Gero and coworkers [111] studied the therapeutic potential of two novel mitochondria-targeted hydroxythiobenzamide and anethole dithiolethione H₂S-donors (AP123 and AP39 respectively) in diabetic cardiovascular complications, which are, at least in part, promoted by mitochondrial ROS production in ECs. High concentration of glucose in the bloodstream is responsible for superoxide production in the mitochondria and triggers modifications in the mitochondrial membrane potential, leading to mitochondrial dysfunction. Since H₂S supplementation reduces the mitochondrial oxidant production and shows efficacy against diabetic vascular damage in vivo, the role of AP39 and AP123 has been evaluated in preventing hyperglycemia-induced oxidative stress and metabolic alterations in microvascular ECs. AP39 and AP123 reduced hyperglycemia-induced mitochondrial membrane hyperpolarization and repressed the mitochondrial ROS production. Both H₂S-releasing compounds improved the cellular metabolism and enlarged the electron transport at respiratory complex III. The high potency and long-lasting effect provoked by these H₂S-donors suggest that these classes of compounds could be useful for the treatment of diabetic vascular complications.

Another work by Ng and colleagues [112] highlighted how NaHS chronic treatment is able to decrease the oxidative stress and exerts vasoprotective effects, improving endothelial function in streptozotocin-induced diabetes C57BL6/J mice. In particular, NaHS treatment restored endothelial function reverting diabetes-induced vascular dysfunction by improving NO efficacy and reducing superoxide production in the mouse aorta.

In another study, Ma and colleagues [113] demonstrated that the exogenous supplementation of H₂S ameliorated diabetes-associated cognitive decline (DACD). This disorder is related to ED and represents one of the complications of diabetes often leading to cognitive impairment and an augmented risk of dementia. The researchers investigated the anti-inflammatory and anti-apoptotic effects of H₂S on DACD and demonstrated that H₂S improved the spatial learning and memory abilities of the diabetic mice by modulating the IL-23/IL-17 axis and the mitochondrial apoptotic pathway, which were discovered to be associated with DACD. Accordingly, H₂S treatment may help preventing the progression of apoptotic hippocampal neurons and EC in diabetic mice and could represent an innovative therapeutic strategy for the treatment of DACD.

Recently, H₂S-donors derived from natural source are attracting the attention of researchers for the discovery of novel therapeutics strategies to treat different diseases including diabetes and diabetes-related ED. In particular, organosulfur compounds (OSCs) occurring in plant extracts can behave as cardio protective agents in type 2 diabetes, due to their immunomodulatory, antioxidant, anti-inflammatory and hypoglycemic effects. OSCs contained in garlic (Allium sp.), due to their properties, seem to be a valuable dietary support in type 2 diabetes, as reported in several studies. Garlic OSCs are able to produce H₂S, and several their beneficial effects are probably due to this property. In fact, recently, many studies reported the relevant effects of exogenous and endogenous H₂S in diabetes, including in vivo and in vitro experiments and clinical trials as nicely reviewed by Melino and colleagues [114]. Briefly, garlic has been demonstrated to exert beneficial effects in diabetes, including hypocholesterolemia, hyperinsulinemia, anti-lipid peroxidation, hypoglycemia, hypotriglyceridemia and anti-glycation [114]. As reported by Padiya and colleagues [115], garlic extract improved insulin sensitivity in a model of insulin-resistance, associated with metabolic syndromes in fructose-fed diabetic rats treated with garlic homogenate. In particular, they showed a significant decrease in serum glucose, triglycerides and uric acid levels. Garlic also normalized the serum levels of endogenous NO and H₂S after fructose feeding, suggesting also an improvement in the endothelium functionality and an attenuated metabolic syndrome.

§ **LISTED ENTRIES**:
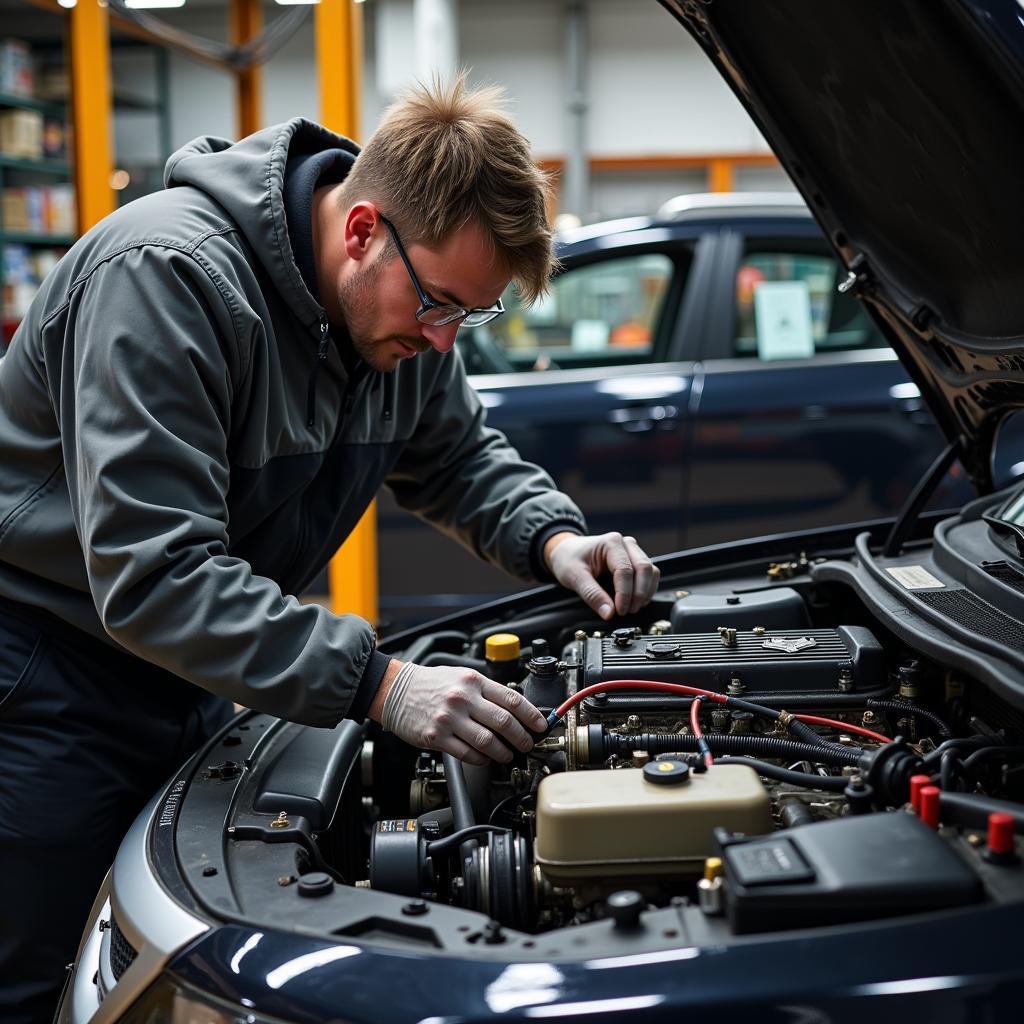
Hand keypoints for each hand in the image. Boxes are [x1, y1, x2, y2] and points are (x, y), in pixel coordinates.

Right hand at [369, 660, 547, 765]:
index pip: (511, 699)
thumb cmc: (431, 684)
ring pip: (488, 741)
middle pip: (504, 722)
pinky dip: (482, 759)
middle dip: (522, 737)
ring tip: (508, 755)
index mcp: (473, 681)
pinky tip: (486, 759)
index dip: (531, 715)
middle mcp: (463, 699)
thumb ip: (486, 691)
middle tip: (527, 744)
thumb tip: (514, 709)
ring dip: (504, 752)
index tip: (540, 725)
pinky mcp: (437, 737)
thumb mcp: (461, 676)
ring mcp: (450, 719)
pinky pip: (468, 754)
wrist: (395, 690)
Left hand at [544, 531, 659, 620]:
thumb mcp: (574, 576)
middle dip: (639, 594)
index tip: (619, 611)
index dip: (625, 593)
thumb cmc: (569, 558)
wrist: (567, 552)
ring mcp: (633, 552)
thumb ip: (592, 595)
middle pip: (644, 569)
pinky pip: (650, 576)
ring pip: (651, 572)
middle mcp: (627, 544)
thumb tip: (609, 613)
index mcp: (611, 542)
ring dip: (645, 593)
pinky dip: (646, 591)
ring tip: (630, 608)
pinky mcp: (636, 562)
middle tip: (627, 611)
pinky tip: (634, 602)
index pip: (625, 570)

§ **WORK INSTRUCTIONS**: Could you continue the text on hydrogen sulfide in diabetes from its last sentence? These records come from a separate source.

§ **EXERCISE RESULT**:
More recently, Thomson and coworkers showed the antidiabetic and antioxidant potential of aged garlic extract in streptozotocin-induced diabetic rats. The diabetic rats showed an elevated blood glucose, serum cholesterol and triglycerides, erythrocyte glycated hemoglobin and kidney and liver lipid peroxidation. Interestingly, the treatment with aged garlic extract positively reverted the diabetic alterations to significantly lower levels than those measured in diabetic rats.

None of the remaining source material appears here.